A partir de 1907, il s’intéresse à la philosophie et particulièrement à Henri Bergson, qu’il traduit. Il publie des articles dans la revue The New Age et se lance dans l’écriture poétique. S’il n’écrira qu’un nombre limité de poèmes, ceux-ci, de tendance imagiste, attireront l’attention et exerceront une réelle influence sur ses contemporains, notamment Robert Frost. L’éditeur Stephen Swift qualifie Hulme de métaphysicien qui a atteint une grande beauté rythmique dans ses curieux vers.
Esprit moderne à la recherche de nouvelles formes d’expression, Hulme ne pouvait que s’intéresser au vorticisme, mouvement avant-gardiste principalement initié par Wyndham Lewis. Il côtoie ce dernier ainsi que le sculpteur Henri Gaudier-Brzeska, et participe à la revue vorticiste Blast. De tendance conservatrice, T.E. Hulme se positionne très à droite après avoir noué des liens avec Pierre Lasserre de l’Action Française.
En 1914, Hulme s’engage dans l’artillerie, d’abord dans une unité d’armée de terre puis dans la marine royale. Pendant son service actif au front, il ne cessera de contribuer à The New Age, sous la forme d’une chronique intitulée War Notes, qu’il signe du pseudonyme de North Staffs. Blessé en 1916, il est soigné en Grande-Bretagne et revient dans le secteur des Flandres en 1917. Le 28 septembre, Hulme est touché par un obus. Son corps est littéralement pulvérisé. Il semble qu’absorbé dans ses pensées il n’a pas entendu l’obus arriver, vu que tous ceux qui l’entouraient se sont jetés par terre pour se protéger.
Ses restes ont été enterrés dans le cimetière militaire de Koksijde, sur la côte belge. Sur sa stèle, on peut lire : Un des poètes de guerre.
Le poème traduit ci-après montre le style original de T.E. Hulme, qui se démarque nettement de la production habituelle.

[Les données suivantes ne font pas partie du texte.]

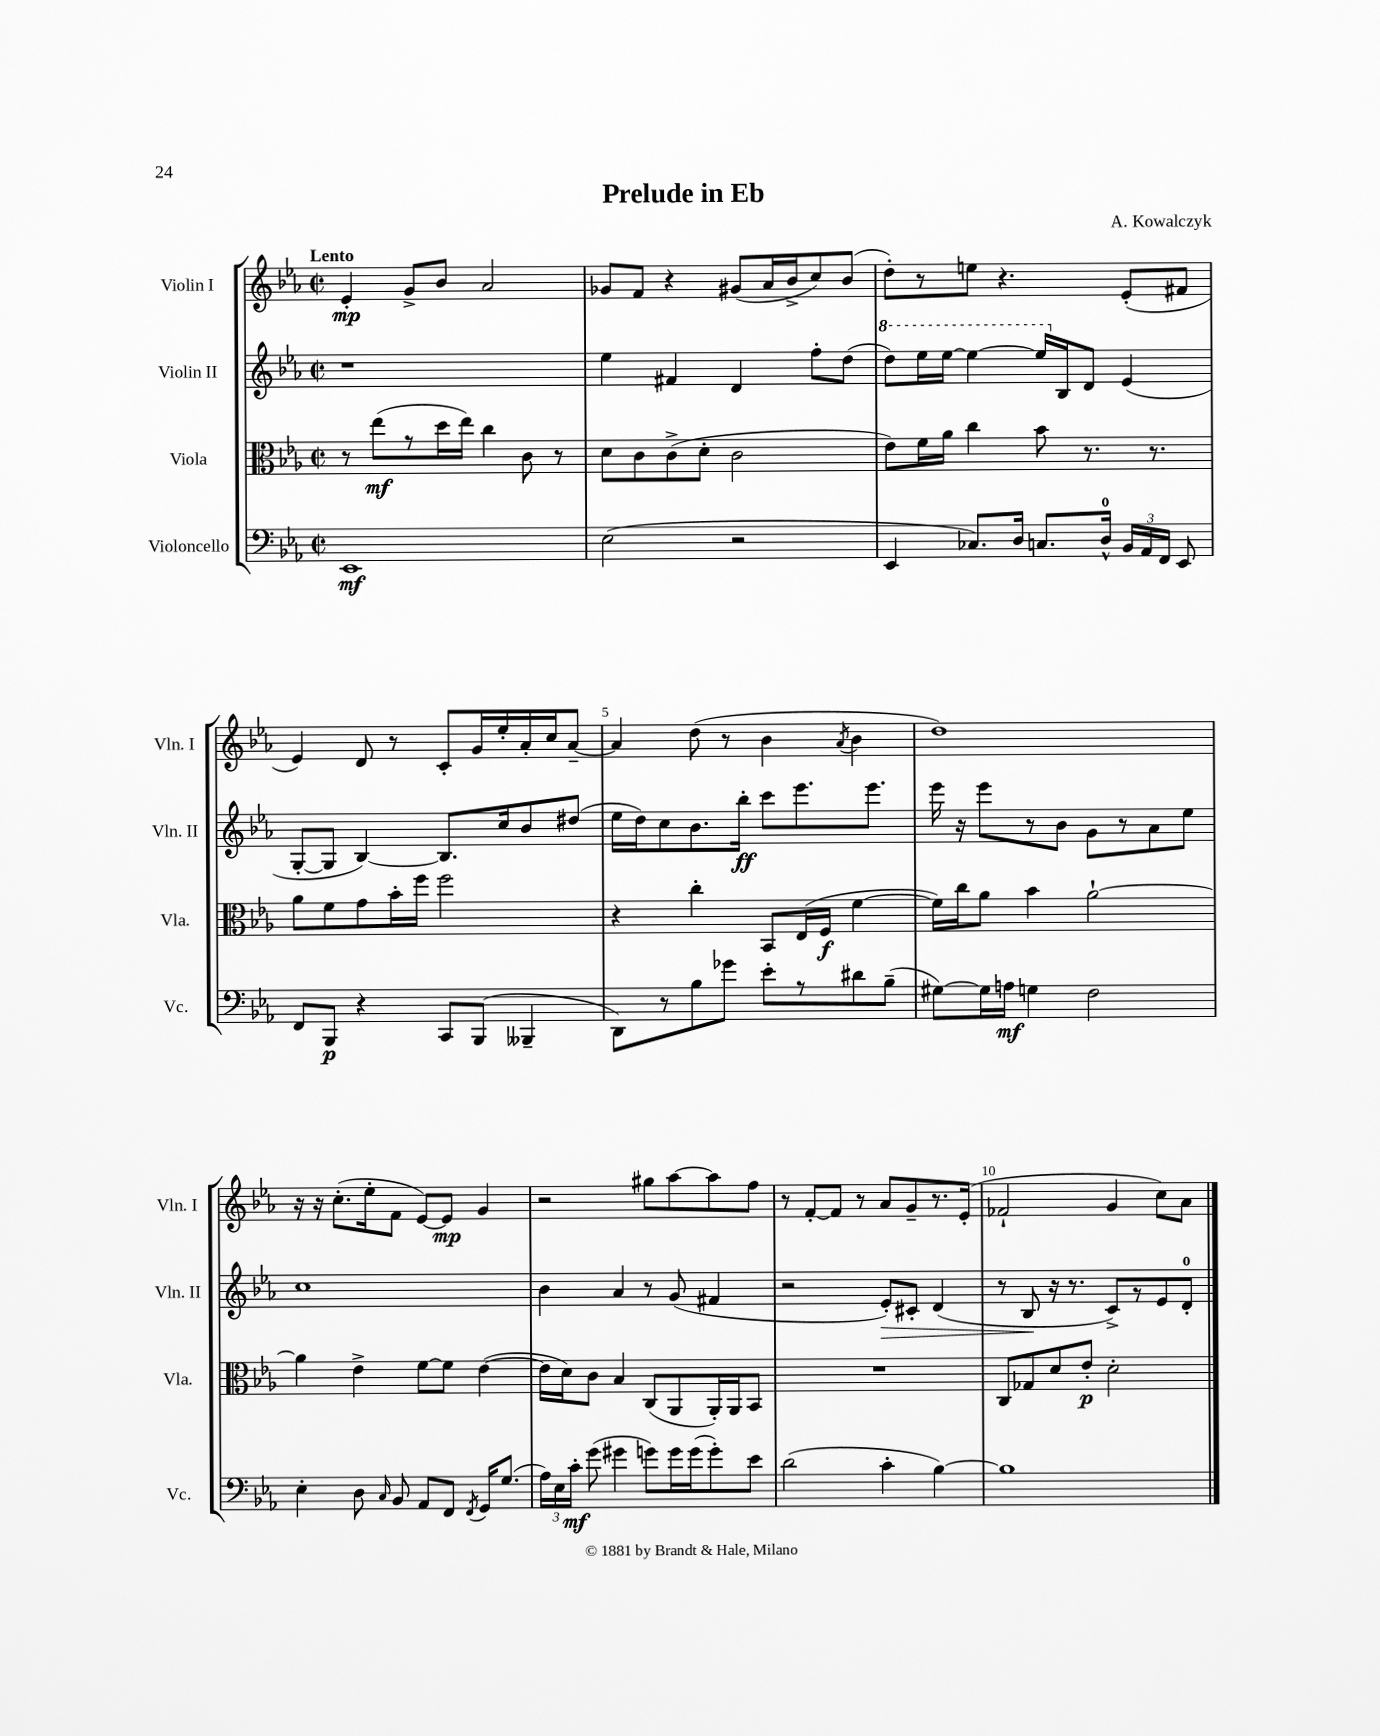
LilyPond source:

\header { title = "Prelude in Eb" composer = "A. Kowalczyk" }
<<
\new StaffGroup <<
\new Staff = "s0" \with { instrumentName = "Violin I" shortInstrumentName = "Vln. I" } {
    \clef treble \key ees \major \defaultTimeSignature \time 2/2 \tempo "Lento"
    \autoBeamOff ees'4-.\mp g'8[-> bes'8] aes'2 |
    ges'8[ f'8] r4 gis'8[( aes'16 bes'16-> c''8) bes'8]( |
    d''8[-.) r8 e''8] r4. ees'8[-.( fis'8] |
    ees'4) d'8 r8 c'8[-. g'16 ees''16-. aes'16-. c''16 aes'8]~-- |
    aes'4 d''8( r8 bes'4 \acciaccatura { aes'8 } bes'4 |
    d''1) |
    r16 r16 c''8.[-.( ees''16-. f'8] ees'8[~) ees'8]\mp g'4 |
    r2 gis''8[ aes''8~ aes''8 f''8] |
    r8 f'8[~-. f'8] r8 aes'8[ g'8-- r8. ees'16]-.( |
    fes'2-! g'4 c''8[) aes'8] \bar "|." |
}
\new Staff = "s1" \with { instrumentName = "Violin II" shortInstrumentName = "Vln. II" } {
    \clef treble \key ees \major \defaultTimeSignature \time 2/2
    \autoBeamOff r1 |
    ees''4 fis'4 d'4 f''8[-. d''8]( |
    \ottava #1 d'''8[) ees'''16 ees'''16]~ ees'''4~ ees'''16[ \ottava #0 bes16 d'8] ees'4( |
    g8[~-. g8] bes4~) bes8.[ c''16 bes'8 dis''8]( |
    ees''16[ d''16) c''8 bes'8. bes''16]-.\ff c'''8[ ees'''8. ees'''8.] |
    ees'''16 r16 ees'''8[ r8 bes'8] g'8[ r8 aes'8 ees''8] |
    c''1 |
    bes'4 aes'4 r8 g'8( fis'4 |
    r2 ees'8[-.\>) cis'8]-. d'4( |
    r8 bes8\! r16 r8. c'8[->) r8 ees'8 d'8]-0-. \bar "|." |
}
\new Staff = "s2" \with { instrumentName = "Viola" shortInstrumentName = "Vla." } {
    \clef alto \key ees \major \defaultTimeSignature \time 2/2
    \autoBeamOff r8 ees''8[\mf( r8 d''16 ees''16]) c''4 c'8 r8 |
    d'8[ c'8 c'8->( d'8]-. c'2 |
    ees'8[) f'16 aes'16] c''4 bes'8 r8. r8. |
    aes'8[ f'8 g'8 bes'16-. f''16] f''2 |
    r4 c''4-. bes,8[ ees16( f16]\f f'4~ |
    f'16[) c''16 aes'8] bes'4 aes'2~-! |
    aes'4 ees'4-> f'8[~ f'8] ees'4~( |
    ees'16[ d'16) c'8] bes4 c8[( aes,8 aes,16-.) aes,16 bes,8] |
    R1 |
    c8[ ges8 d'8 ees'8]-.\p d'2-. \bar "|." |
}
\new Staff = "s3" \with { instrumentName = "Violoncello" shortInstrumentName = "Vc." } {
    \clef bass \key ees \major \defaultTimeSignature \time 2/2
    \autoBeamOff ees,1\mf |
    ees2( r2 |
    ees,4 ces8.[) d16] c8.[ d16]-0-^ \tuplet 3/2 { bes,16[ aes,16 f,16] } ees,8 |
    f,8[ bes,,8]\p r4 c,8[ bes,,8]( beses,,4-- |
    d,8[) r8 bes8 ges'8] ees'8[-. r8 dis'8 bes8]--( |
    gis8[~) gis16 a16]\mf g4 f2 |
    ees4-. d8 \grace { c16 } bes,8 aes,8[ f,8] \acciaccatura { f,8 } g,16[ g8.]( |
    \tuplet 3/2 { aes16[) ees16 c'16]-.\mf } g'8( gis'4 g'8[) g'16 g'16( g'8-.) ees'8] |
    d'2( c'4-. bes4~) |
    bes1 \bar "|." |
}
>>
>>
\layout { \context { \Score \override BarNumber.break-visibility = ##(#f #t #t) barNumberVisibility = #(every-nth-bar-number-visible 5) } }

Le texte qui suit est extrait des chroniques qu’il a écrites pour The New Age. Il a quasiment la forme d’un essai de géopolitique, avec des considérations stratégiques que l’on trouve rarement sous la plume d’un combattant. Comme un certain nombre d’officiers fraîchement sortis de l’université ou ayant déjà un début d’œuvre derrière eux, Hulme ressent le besoin de s’adonner régulièrement à l’exercice d’une pensée rigoureuse ou d’écrire des poèmes pour se libérer de l’étreinte abrutissante de la guerre.
Tranchées : St Éloi Au terme de la fausse pente de St Éloi Un large mur de sacs de sable. Nuit. En silence, des hommes sans conviction Nettoient leurs gamelles autour de petits brasiers : Ils rejoignent la ligne ou en reviennent, Ils marchent comme à Piccadilly, Suivent des sentiers dans l’obscurité, Évitent les cadavres de chevaux, Enjambent le ventre d’un soldat belge. Les Allemands ont des fusées. Les Anglais n’ont pas de fusées. Derrière la ligne, les canons, à des kilomètres, sont cachés. Devant la ligne, le chaos : Mon esprit est un corridor. Les esprits de mes camarades sont des corridors. Aucune révélation ici. Il n’y à rien à faire sinon continuer. | Trenches : St Eloi Over the flat slope of St Eloi A wide wall of sand bags Night, In the silence desultory men Pottering over small fires, cleaning their mess-tins : To and fro, from the lines, Men walk as on Piccadilly, Making paths in the dark, Through scattered dead horses, Over a dead Belgian’s belly. The Germans have rockets. The English have no rockets. Behind the line, cannon, hidden, lying back miles. Before the line, chaos : My mind is a corridor. The minds about me are corridors. Nothing suggests itself. There is nothing to do but keep on. |
En Europe, de nombreuses choses que nous étions habitués à considérer comme permanentes sont temporairement en constante évolution. Quand la guerre se terminera, le nouvel état dans lequel ces choses seront laissées restera probablement figé pendant un demi-siècle. Il est possible qu’à l’issue de la guerre, l’hégémonie allemande règne sur l’Europe, ce qui entraînera dans les pays vaincus des réactions d’une force insoupçonnée. L’élément le plus déterminant de la guerre est le fait que tout s’est décidé pendant la brève période où elle a été mobile, et aucune action ultérieure ne pourra changer la donne. Tous nos efforts désormais s’inscriront dans le schéma qu’a établi la guerre. On peut illustrer ce propos par une métaphore empruntée à la guerre elle-même.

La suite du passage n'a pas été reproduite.